§ Problem to solve: The entries below contain a line with "9: (717, 362)" and a line with "74: (677, 775)". Quote exactly those two lines and all lines between them.

____

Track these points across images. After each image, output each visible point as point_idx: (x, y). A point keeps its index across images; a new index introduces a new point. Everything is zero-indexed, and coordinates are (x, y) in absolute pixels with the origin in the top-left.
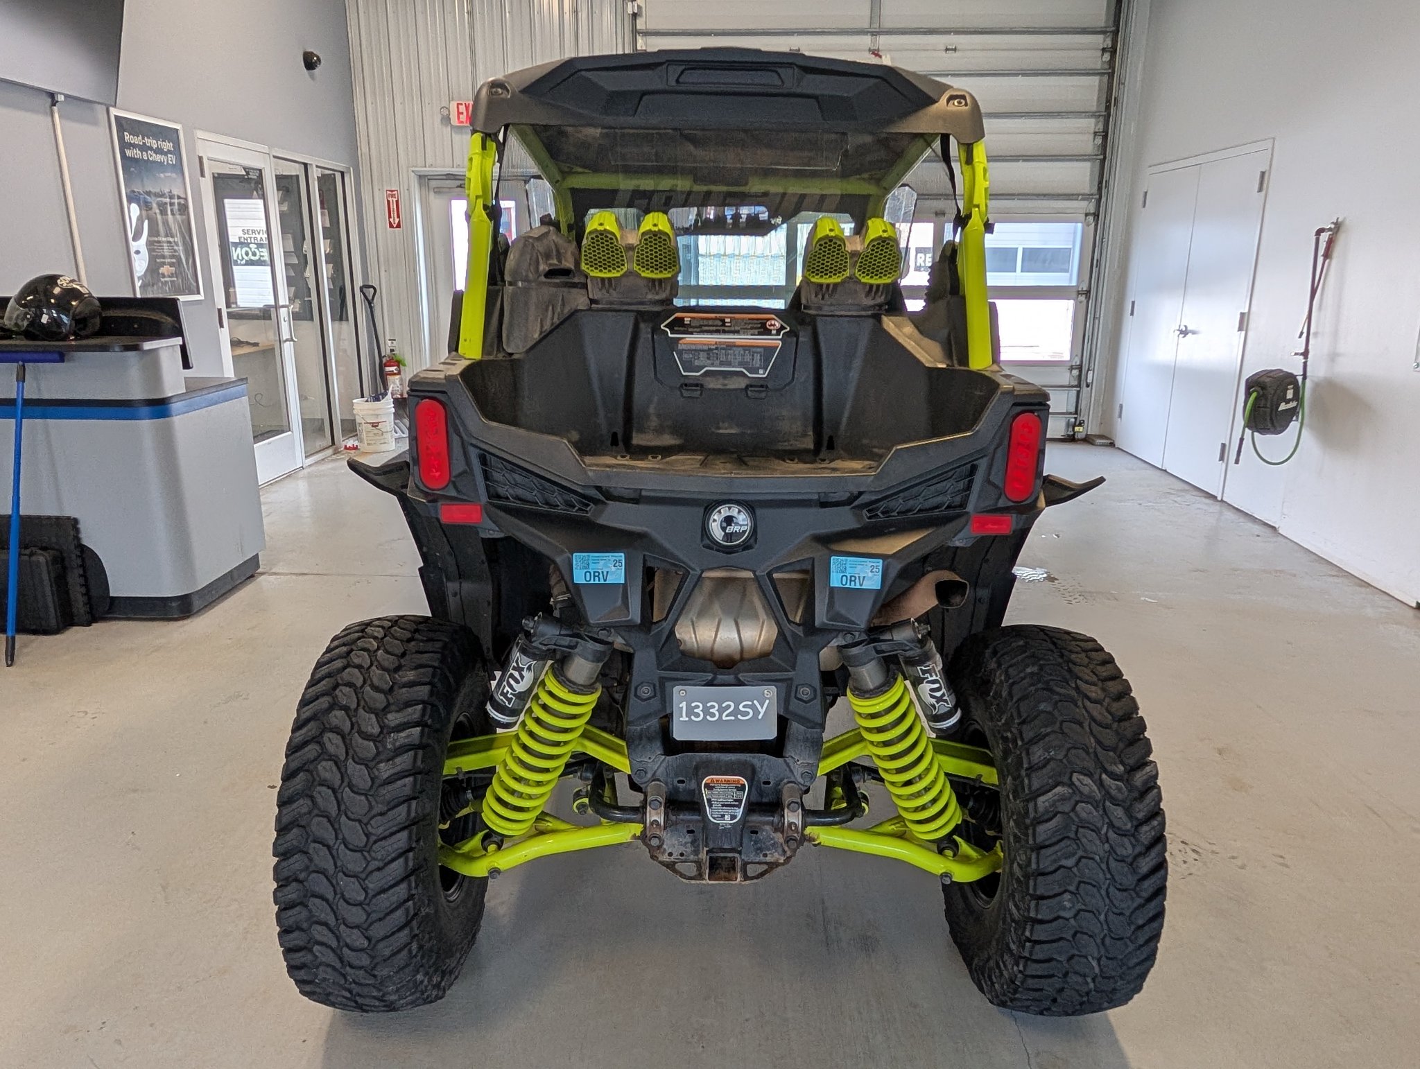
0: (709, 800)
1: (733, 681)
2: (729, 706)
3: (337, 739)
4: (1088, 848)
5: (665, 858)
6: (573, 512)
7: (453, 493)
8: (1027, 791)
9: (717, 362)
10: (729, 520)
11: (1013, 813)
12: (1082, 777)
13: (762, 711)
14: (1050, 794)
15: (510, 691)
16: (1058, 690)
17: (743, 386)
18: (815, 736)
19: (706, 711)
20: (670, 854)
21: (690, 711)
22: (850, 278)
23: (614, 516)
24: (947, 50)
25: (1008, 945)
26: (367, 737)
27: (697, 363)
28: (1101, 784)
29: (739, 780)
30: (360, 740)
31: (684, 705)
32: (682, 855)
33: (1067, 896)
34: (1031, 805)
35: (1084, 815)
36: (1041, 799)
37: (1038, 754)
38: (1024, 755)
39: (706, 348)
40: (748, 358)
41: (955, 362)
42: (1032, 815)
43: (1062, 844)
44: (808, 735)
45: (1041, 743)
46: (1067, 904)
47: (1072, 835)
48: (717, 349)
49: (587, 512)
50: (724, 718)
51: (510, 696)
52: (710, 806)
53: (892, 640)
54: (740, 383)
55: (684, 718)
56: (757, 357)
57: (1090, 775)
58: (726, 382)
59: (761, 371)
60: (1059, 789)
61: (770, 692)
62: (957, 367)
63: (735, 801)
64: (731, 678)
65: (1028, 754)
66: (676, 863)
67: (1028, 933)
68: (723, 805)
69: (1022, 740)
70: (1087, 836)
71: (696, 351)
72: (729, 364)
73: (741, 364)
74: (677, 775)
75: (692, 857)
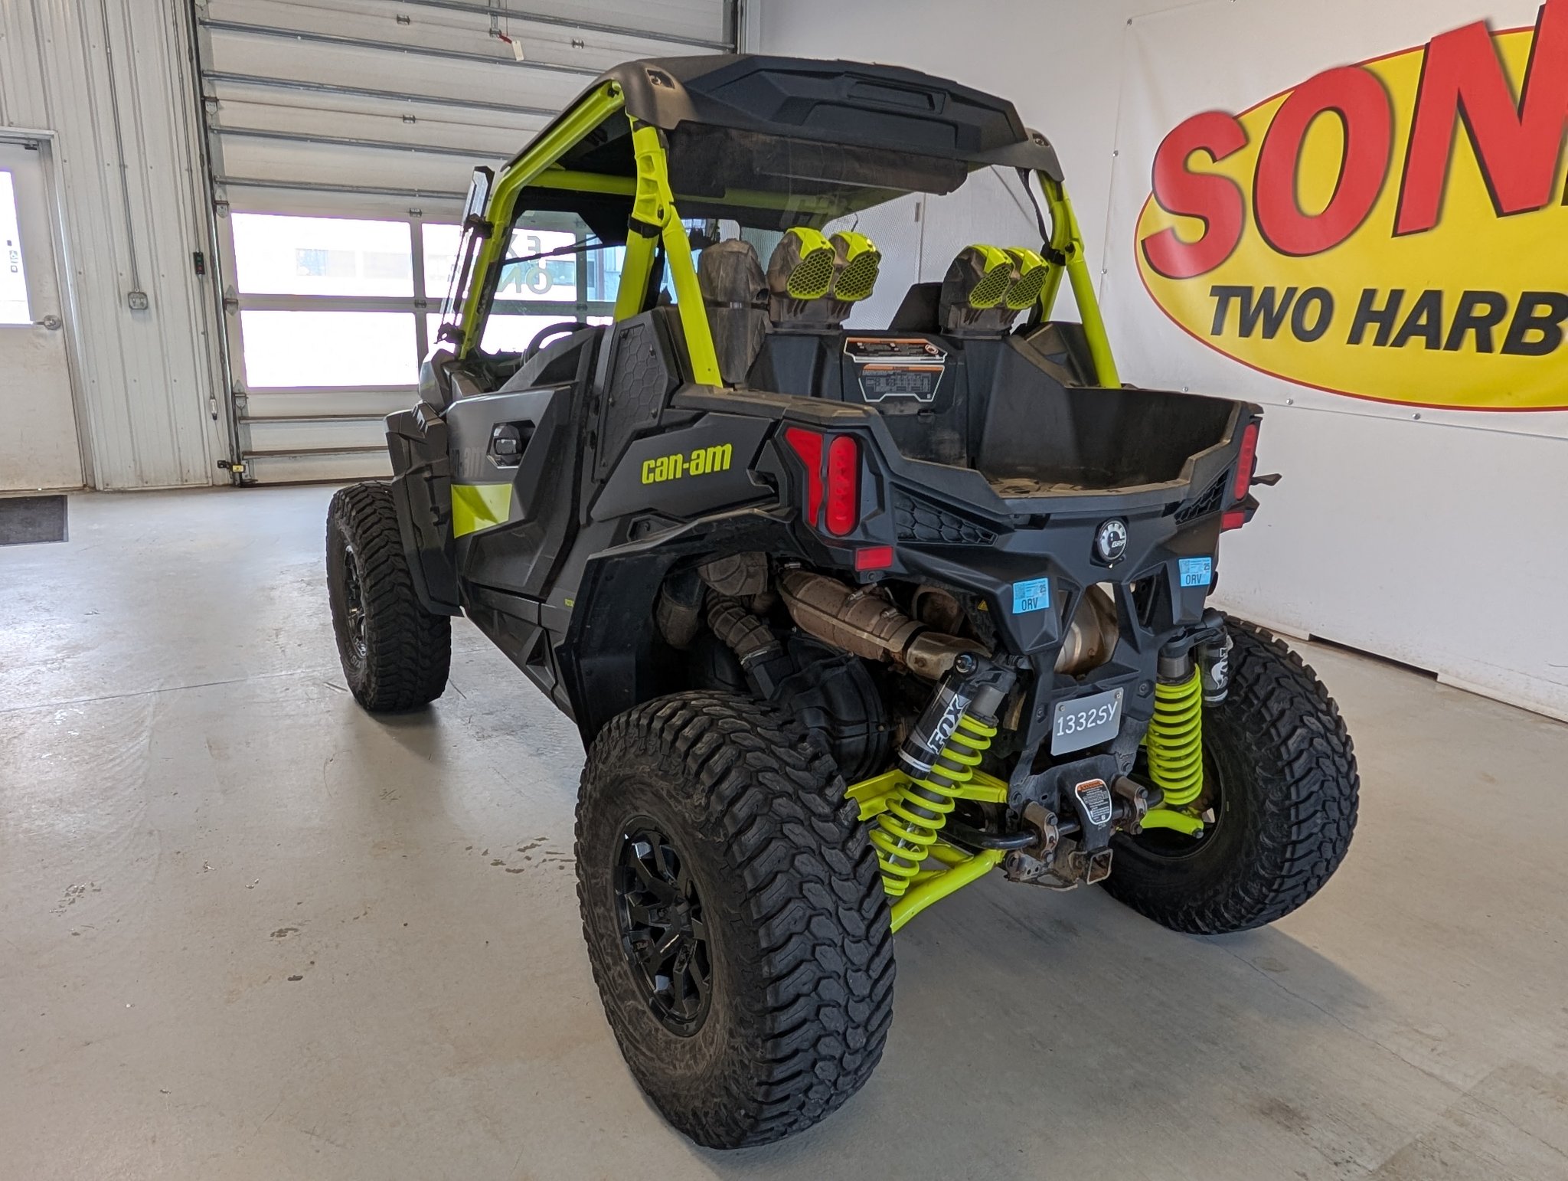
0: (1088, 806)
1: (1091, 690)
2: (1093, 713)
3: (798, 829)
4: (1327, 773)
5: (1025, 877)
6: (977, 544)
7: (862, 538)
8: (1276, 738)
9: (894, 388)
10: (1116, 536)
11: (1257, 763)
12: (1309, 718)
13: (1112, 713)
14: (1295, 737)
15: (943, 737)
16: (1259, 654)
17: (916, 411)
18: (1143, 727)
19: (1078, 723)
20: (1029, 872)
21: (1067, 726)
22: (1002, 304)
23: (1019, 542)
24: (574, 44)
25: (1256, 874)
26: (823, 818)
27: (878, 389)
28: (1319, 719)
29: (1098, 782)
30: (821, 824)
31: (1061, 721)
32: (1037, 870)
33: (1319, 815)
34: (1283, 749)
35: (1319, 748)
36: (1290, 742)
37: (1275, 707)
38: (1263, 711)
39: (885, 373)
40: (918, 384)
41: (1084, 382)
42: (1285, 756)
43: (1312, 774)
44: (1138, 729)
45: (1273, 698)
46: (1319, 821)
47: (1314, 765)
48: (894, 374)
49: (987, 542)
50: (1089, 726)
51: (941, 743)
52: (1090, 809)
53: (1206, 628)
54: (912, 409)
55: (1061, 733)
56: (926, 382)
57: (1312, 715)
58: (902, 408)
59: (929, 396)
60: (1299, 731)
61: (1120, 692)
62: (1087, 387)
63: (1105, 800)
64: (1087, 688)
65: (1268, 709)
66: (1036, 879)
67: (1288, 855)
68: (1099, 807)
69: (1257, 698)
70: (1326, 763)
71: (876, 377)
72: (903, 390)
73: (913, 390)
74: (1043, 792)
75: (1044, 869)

____

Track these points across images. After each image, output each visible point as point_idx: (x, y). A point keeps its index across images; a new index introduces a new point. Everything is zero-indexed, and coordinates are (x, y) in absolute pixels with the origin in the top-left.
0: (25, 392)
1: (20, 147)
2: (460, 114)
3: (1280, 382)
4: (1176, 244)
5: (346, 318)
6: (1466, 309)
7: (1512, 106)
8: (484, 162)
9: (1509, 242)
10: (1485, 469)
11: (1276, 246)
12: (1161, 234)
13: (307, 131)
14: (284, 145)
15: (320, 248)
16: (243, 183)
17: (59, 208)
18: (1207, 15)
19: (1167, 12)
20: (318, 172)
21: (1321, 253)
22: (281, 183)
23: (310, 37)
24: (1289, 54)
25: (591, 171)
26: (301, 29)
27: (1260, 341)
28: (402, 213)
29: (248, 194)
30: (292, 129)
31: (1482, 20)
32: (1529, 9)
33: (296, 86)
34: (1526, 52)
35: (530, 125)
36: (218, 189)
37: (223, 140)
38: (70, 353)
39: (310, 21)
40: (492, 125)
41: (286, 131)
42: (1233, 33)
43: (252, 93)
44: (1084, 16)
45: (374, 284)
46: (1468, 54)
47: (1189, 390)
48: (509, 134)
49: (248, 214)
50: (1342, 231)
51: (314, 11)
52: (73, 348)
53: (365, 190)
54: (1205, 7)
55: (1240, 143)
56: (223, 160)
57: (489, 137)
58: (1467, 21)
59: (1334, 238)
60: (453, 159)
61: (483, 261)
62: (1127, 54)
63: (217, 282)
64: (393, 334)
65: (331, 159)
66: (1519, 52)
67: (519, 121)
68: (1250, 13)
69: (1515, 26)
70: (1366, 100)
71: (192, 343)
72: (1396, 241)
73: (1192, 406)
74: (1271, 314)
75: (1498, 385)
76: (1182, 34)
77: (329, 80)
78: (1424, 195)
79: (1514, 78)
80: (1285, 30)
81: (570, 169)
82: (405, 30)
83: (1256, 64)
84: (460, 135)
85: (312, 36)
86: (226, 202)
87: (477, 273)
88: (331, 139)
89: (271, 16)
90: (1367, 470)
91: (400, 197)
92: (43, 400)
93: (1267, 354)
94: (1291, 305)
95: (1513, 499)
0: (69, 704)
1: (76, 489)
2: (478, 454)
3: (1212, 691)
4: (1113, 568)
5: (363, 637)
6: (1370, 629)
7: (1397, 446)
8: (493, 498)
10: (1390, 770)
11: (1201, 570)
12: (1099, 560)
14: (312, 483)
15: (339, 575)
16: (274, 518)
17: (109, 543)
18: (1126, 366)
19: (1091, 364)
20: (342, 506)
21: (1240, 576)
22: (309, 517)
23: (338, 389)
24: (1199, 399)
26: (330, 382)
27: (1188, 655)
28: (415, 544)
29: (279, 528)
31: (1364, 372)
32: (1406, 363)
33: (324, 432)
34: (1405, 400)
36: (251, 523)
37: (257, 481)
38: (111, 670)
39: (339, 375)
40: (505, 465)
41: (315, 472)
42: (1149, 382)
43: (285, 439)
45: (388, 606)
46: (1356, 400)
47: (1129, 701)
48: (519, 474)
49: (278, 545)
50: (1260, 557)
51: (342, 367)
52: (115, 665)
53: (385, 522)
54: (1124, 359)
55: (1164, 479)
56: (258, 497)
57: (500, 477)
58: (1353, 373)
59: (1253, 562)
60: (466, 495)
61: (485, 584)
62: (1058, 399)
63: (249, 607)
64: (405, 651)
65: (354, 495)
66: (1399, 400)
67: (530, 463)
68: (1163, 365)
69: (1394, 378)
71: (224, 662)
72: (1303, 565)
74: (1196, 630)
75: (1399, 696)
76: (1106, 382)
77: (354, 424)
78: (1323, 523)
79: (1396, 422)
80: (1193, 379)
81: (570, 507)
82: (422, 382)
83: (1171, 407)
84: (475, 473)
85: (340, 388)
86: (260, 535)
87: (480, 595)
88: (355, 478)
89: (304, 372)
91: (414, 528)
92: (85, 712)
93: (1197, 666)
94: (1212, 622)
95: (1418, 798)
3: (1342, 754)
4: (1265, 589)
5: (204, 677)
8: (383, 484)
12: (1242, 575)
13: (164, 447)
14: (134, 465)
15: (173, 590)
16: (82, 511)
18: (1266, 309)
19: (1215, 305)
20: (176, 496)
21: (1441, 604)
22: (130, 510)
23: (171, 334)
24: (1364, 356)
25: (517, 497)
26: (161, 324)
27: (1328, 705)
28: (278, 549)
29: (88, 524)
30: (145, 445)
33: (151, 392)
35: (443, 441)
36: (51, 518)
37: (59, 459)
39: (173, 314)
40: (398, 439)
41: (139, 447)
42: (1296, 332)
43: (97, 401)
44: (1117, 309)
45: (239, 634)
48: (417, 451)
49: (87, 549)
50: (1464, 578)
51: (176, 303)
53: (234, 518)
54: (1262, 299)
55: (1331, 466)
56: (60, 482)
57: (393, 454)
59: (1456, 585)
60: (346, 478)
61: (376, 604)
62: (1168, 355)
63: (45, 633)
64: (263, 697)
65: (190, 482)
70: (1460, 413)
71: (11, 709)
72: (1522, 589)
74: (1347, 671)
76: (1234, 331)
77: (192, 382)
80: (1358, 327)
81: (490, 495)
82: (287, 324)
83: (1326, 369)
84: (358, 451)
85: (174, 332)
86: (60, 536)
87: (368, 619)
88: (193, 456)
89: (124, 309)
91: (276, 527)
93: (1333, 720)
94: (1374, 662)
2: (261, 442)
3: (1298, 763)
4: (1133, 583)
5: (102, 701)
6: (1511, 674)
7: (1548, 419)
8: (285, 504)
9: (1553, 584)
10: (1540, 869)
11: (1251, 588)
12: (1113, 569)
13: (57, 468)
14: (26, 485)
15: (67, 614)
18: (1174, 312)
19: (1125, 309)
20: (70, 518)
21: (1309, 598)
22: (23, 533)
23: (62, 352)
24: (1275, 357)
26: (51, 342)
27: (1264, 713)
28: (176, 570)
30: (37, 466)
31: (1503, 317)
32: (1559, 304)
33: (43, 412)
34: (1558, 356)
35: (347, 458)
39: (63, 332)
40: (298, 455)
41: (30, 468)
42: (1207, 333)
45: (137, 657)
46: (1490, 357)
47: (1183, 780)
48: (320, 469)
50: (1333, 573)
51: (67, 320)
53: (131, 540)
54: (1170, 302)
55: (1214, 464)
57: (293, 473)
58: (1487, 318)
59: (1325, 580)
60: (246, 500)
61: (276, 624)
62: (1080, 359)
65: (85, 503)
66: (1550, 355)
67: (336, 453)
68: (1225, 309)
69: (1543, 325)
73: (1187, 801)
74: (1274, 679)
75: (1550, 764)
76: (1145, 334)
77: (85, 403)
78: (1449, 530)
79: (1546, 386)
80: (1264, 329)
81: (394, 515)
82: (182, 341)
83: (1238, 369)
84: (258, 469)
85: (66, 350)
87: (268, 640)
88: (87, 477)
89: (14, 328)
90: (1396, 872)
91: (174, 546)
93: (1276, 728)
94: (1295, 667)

____

§ Response area:
9: (717, 362)
10: (729, 520)
11: (1013, 813)
12: (1082, 777)
13: (762, 711)
14: (1050, 794)
15: (510, 691)
16: (1058, 690)
17: (743, 386)
18: (815, 736)
19: (706, 711)
20: (670, 854)
21: (690, 711)
22: (850, 278)
23: (614, 516)
24: (947, 50)
25: (1008, 945)
26: (367, 737)
27: (697, 363)
28: (1101, 784)
29: (739, 780)
30: (360, 740)
31: (684, 705)
32: (682, 855)
33: (1067, 896)
34: (1031, 805)
35: (1084, 815)
36: (1041, 799)
37: (1038, 754)
38: (1024, 755)
39: (706, 348)
40: (748, 358)
41: (955, 362)
42: (1032, 815)
43: (1062, 844)
44: (808, 735)
45: (1041, 743)
46: (1067, 904)
47: (1072, 835)
48: (717, 349)
49: (587, 512)
50: (724, 718)
51: (510, 696)
52: (710, 806)
53: (892, 640)
54: (740, 383)
55: (684, 718)
56: (757, 357)
57: (1090, 775)
58: (726, 382)
59: (761, 371)
60: (1059, 789)
61: (770, 692)
62: (957, 367)
63: (735, 801)
64: (731, 678)
65: (1028, 754)
66: (676, 863)
67: (1028, 933)
68: (723, 805)
69: (1022, 740)
70: (1087, 836)
71: (696, 351)
72: (729, 364)
73: (741, 364)
74: (677, 775)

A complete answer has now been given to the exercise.